Domingo, 13 de Janeiro de 2008 | Versão Impressa
Secretária da Igualdade Racial é líder em gastos
Despesas de viagem com o cartão corporativo de Matilde atingiram R$ 171,5 mil, quase 7 vezes mais que o segundo, Altemir Gregolin
Sônia Filgueiras
Em 2007, Matilde pagou R$ 171,5 mil em despesas de viagem com o cartão corporativo. Os gastos da ministra incluíram hotéis, restaurantes e aluguéis de carros, que responderam pela fatia mais pesada da fatura: R$ 121,9 mil, sempre pagos à mesma empresa de locação de veículos. Em 2006, suas despesas no cartão somaram R$ 55,5 mil. Não foram maiores porque ela recebeu o cartão em julho.
As despesas de Matilde foram quase sete vezes mais elevadas do que as do segundo colocado da lista, o secretário especial de Aqüicultura e Pesca, Altemir Gregolin, que gastou no ano passado R$ 22,6 mil, também com despesas de viagem. O terceiro da lista é o ministro dos Esportes, Orlando Silva, com R$ 20 mil. A ministra do Meio Ambiente, Marina Silva, registrou os gastos mais modestos: R$ 2,4 mil.
A assessoria de Matilde informa que no ano passado houve necessidade de intensificar a relação com os novos governos estaduais e rediscutir políticas de promoção da igualdade racial. Por isso, alega que foi obrigada a viajar mais.
Também diz que todas as suas despesas de viagem são integralmente feitas no cartão e, por não ter estrutura nos Estados, como escritórios, carros oficiais e motoristas, as despesas com deslocamentos se elevam. A secretaria usa os serviços da mesma locadora por ter "desempenho satisfatório pelo constante atendimento a autoridades, ofertando equipe qualificada em segurança e amplitude dos serviços em todo o território nacional". Mas não há contrato permanente com a empresa.

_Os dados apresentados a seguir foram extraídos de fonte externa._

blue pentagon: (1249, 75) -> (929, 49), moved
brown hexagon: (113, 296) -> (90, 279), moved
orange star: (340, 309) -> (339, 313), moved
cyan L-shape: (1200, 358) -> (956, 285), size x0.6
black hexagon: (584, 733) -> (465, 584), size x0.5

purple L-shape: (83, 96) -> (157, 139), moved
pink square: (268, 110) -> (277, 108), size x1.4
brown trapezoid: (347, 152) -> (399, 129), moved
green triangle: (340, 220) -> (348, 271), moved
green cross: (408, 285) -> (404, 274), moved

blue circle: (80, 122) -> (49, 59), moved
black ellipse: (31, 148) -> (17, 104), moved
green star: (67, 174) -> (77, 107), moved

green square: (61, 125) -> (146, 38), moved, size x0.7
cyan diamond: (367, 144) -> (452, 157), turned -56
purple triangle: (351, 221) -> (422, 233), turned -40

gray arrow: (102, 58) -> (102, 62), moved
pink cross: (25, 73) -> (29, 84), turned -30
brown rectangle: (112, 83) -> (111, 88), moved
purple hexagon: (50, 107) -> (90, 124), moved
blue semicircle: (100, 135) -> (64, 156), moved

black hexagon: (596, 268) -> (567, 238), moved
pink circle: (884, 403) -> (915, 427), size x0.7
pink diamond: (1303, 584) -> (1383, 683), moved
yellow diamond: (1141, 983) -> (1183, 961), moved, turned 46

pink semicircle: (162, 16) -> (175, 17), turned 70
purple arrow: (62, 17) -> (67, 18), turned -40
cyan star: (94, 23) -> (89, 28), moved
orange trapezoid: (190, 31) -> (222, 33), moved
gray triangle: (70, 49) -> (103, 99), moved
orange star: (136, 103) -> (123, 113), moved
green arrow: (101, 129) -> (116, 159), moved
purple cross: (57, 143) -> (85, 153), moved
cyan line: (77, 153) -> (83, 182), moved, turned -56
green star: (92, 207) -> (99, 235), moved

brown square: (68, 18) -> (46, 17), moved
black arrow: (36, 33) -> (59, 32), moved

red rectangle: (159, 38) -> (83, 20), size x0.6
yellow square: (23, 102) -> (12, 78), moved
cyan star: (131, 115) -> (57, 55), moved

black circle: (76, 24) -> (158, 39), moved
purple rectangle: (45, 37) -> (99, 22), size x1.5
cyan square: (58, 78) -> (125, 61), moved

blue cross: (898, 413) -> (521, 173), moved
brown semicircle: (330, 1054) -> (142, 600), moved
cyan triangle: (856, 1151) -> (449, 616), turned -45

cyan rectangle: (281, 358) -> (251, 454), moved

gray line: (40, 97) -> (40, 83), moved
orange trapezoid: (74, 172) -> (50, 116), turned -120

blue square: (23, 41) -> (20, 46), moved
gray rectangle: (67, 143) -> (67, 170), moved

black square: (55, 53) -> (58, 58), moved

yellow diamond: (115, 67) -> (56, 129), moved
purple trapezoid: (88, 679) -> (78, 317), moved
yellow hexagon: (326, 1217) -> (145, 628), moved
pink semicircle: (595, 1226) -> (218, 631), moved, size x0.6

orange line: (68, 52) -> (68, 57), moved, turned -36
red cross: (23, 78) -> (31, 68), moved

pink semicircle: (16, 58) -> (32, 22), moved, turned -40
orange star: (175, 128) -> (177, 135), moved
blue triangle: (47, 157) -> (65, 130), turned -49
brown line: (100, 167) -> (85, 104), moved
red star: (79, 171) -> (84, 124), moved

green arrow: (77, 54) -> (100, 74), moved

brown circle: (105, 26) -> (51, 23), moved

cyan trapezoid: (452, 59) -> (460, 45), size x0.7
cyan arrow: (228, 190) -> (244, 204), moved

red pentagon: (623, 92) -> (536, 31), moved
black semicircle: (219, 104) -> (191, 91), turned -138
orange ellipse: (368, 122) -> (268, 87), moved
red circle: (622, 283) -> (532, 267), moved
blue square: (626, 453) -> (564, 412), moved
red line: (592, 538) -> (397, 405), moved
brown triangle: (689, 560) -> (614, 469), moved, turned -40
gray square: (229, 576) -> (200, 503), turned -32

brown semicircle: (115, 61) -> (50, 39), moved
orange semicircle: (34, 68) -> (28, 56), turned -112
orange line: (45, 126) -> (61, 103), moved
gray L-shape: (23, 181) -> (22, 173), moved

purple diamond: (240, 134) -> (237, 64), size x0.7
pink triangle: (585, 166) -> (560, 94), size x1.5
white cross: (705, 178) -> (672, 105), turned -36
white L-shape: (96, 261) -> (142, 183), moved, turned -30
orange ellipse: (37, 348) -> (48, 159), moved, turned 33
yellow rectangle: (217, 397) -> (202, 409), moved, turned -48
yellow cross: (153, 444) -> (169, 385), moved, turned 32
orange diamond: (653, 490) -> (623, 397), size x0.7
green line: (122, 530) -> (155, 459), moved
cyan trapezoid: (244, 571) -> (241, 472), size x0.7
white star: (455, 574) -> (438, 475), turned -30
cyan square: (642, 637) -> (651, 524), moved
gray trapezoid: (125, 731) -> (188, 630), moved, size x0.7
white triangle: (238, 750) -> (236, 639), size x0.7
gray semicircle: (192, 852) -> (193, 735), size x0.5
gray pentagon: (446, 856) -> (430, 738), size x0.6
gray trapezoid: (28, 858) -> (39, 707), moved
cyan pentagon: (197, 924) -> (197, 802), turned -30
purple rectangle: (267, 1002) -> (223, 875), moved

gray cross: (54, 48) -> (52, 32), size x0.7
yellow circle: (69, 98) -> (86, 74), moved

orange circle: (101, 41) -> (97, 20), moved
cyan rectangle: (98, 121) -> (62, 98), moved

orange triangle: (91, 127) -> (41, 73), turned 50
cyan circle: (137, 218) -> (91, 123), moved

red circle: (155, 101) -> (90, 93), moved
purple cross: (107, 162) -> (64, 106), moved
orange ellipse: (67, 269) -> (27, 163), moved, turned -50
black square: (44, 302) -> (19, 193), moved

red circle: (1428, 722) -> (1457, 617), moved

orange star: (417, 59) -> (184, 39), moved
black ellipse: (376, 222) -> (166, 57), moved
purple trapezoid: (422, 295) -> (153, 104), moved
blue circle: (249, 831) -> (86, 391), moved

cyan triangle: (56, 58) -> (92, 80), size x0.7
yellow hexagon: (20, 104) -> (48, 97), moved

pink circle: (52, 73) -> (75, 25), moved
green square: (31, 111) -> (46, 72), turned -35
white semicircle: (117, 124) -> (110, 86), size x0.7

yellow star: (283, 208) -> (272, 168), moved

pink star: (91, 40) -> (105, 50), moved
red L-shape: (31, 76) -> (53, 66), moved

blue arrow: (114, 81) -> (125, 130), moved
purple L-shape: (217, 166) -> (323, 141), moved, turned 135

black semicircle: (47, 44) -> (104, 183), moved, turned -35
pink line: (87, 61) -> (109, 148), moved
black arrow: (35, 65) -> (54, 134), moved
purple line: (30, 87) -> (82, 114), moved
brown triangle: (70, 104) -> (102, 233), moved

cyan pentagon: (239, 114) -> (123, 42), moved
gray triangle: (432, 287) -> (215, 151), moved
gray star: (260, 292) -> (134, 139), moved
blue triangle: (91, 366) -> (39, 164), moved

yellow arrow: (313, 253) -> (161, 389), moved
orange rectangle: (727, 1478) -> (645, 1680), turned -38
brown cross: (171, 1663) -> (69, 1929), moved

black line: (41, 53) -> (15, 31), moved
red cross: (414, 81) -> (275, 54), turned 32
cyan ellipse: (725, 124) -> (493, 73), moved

Já Altemir Gregolin registra despesas baixas com o aluguel de automóveis porque, segundo sua assessoria, além dos quatro escritórios que a secretaria possui nos Estados com carros e motoristas, o secretário sempre pede às autoridades estaduais que visita a cessão de um carro oficial e um ajudante de ordens.
Orlando Silva viajou menos que Matilde e, nas viagens que fez, não gastou com aluguel de automóveis, mas, em alguns casos, usou o cartão para pequenas despesas de táxi. Segundo sua assessoria, o ministério preferiu contratar em concorrência pública uma empresa transportadora para atender toda a pasta, inclusive os deslocamentos do ministro quando está fora de Brasília.
O contrato prevê a cobrança de diárias, quando o carro, com motorista, é disponibilizado. Em alguns casos, Silva opta pelo táxi para economizar. Por exemplo, nos casos em que no dia seguinte à agenda sairá do hotel diretamente para o aeroporto, é mais barato pagar uma corrida de táxi do que a diária do automóvel.
No caso do ministro dos Esportes, os gastos mais elevados estão nas contas de restaurante. Durante os Jogos Pan-americanos, Orlando Silva chegou a pagar R$ 436,90 em um restaurante. Há outras duas faturas de despesas com alimentação de R$ 200 e R$ 352. "Em alguns casos, quando em cumprimento de sua agenda oficial, o ministro, acompanhado por dirigentes esportivos, autoridades federais, estaduais e municipais, tem suas despesas com alimentação pagas por aquelas autoridades. Esporadicamente, a juízo do titular desta pasta, como forma de retribuição, ocorre o inverso", informou, por escrito, a assessoria de Orlando Silva.